Task to carry out: Going down the data below, set down exactly the line with "Dr. Coarca Filofteia: 2200 -> 1616" and each line after it through the line with "HipOA: 1.6 -> 3.1"; no other lines.
+ + + + + + +
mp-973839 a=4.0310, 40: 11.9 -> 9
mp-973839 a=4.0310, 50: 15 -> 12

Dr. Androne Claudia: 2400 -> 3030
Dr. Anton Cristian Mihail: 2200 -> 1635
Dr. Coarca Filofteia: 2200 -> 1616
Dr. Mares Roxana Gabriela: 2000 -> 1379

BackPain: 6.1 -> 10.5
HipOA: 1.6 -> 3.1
+ + + + + + +
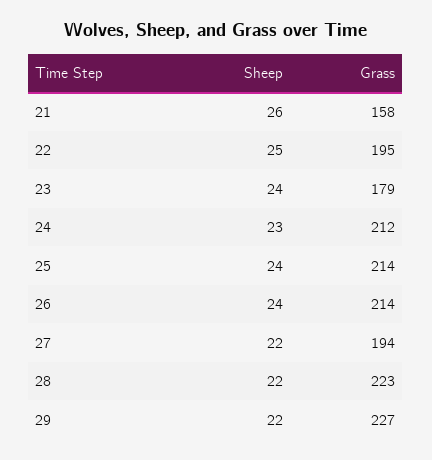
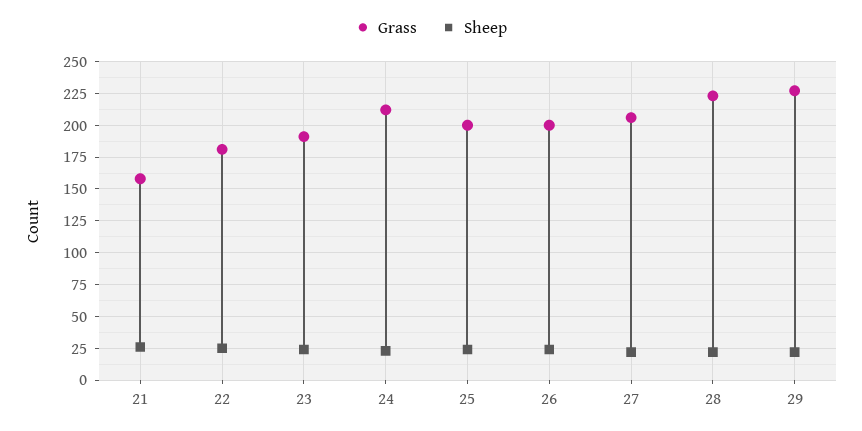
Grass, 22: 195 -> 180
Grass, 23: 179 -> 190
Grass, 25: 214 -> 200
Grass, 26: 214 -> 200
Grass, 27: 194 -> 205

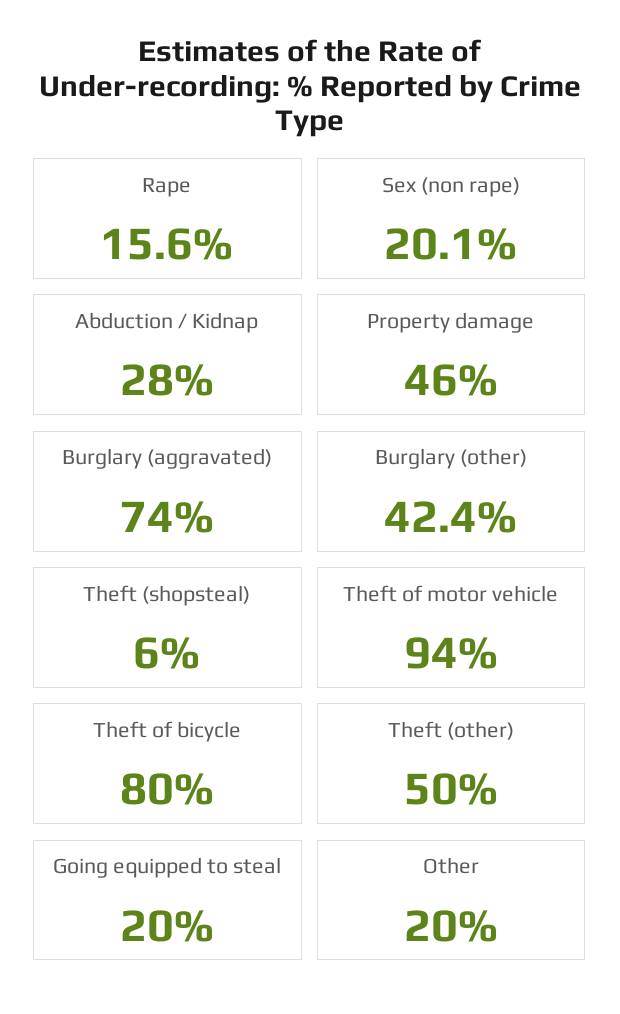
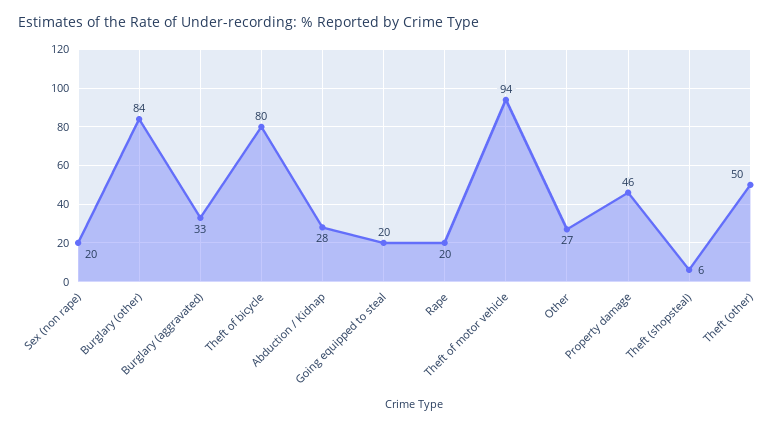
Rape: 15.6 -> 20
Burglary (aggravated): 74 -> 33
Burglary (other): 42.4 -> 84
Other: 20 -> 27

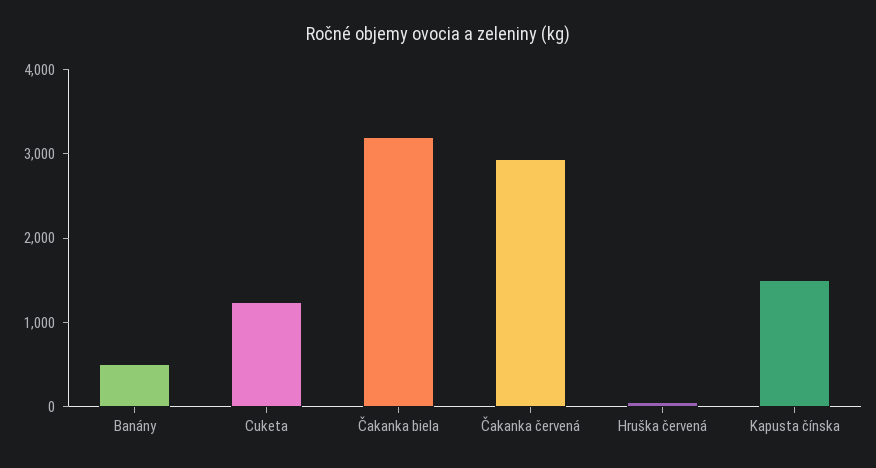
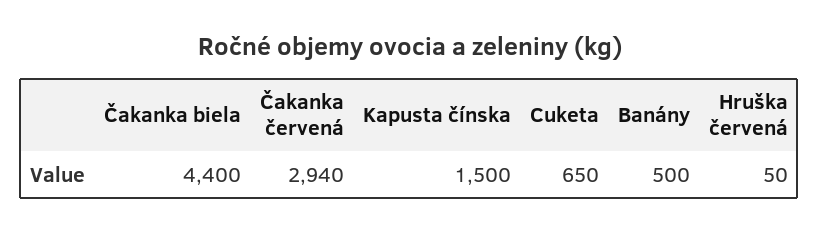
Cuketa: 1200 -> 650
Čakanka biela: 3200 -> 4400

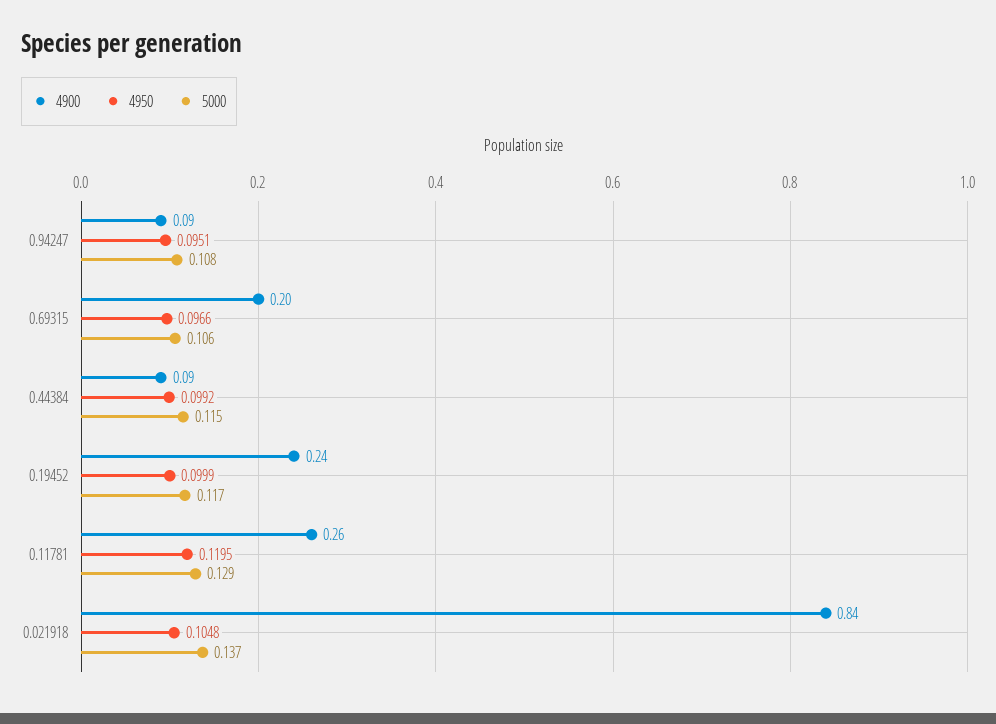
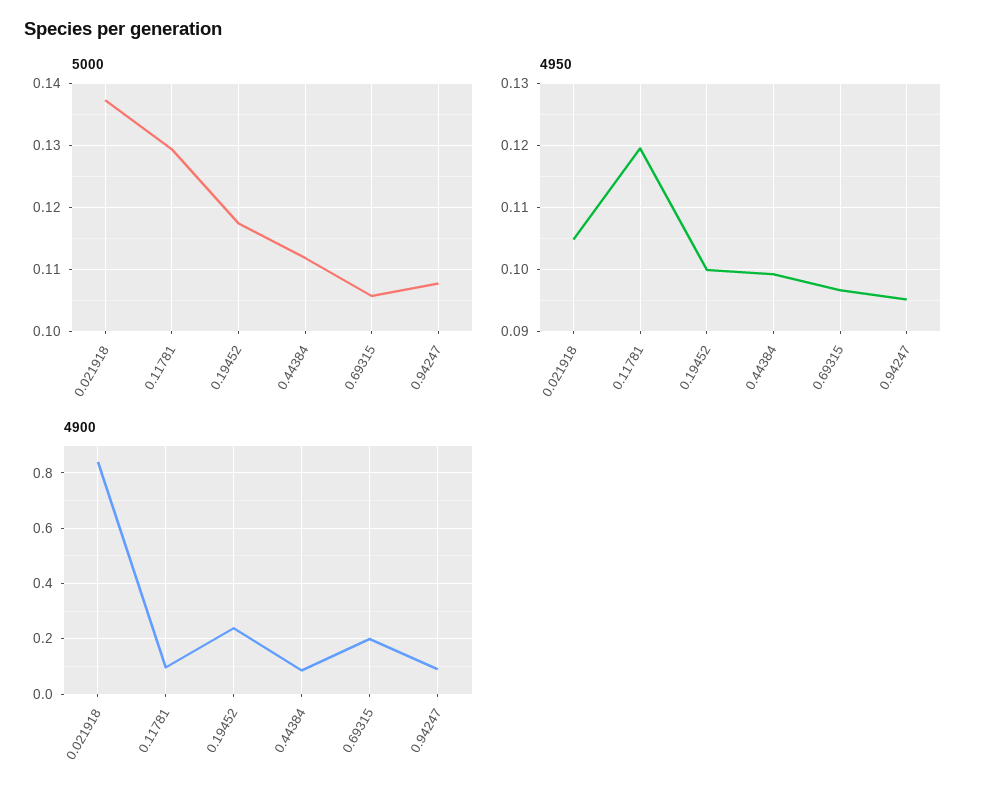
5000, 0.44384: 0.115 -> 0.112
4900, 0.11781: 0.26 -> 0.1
+ + + + + + +
Response to the task:
Dr. Coarca Filofteia: 2200 -> 1616
Dr. Mares Roxana Gabriela: 2000 -> 1379

BackPain: 6.1 -> 10.5
HipOA: 1.6 -> 3.1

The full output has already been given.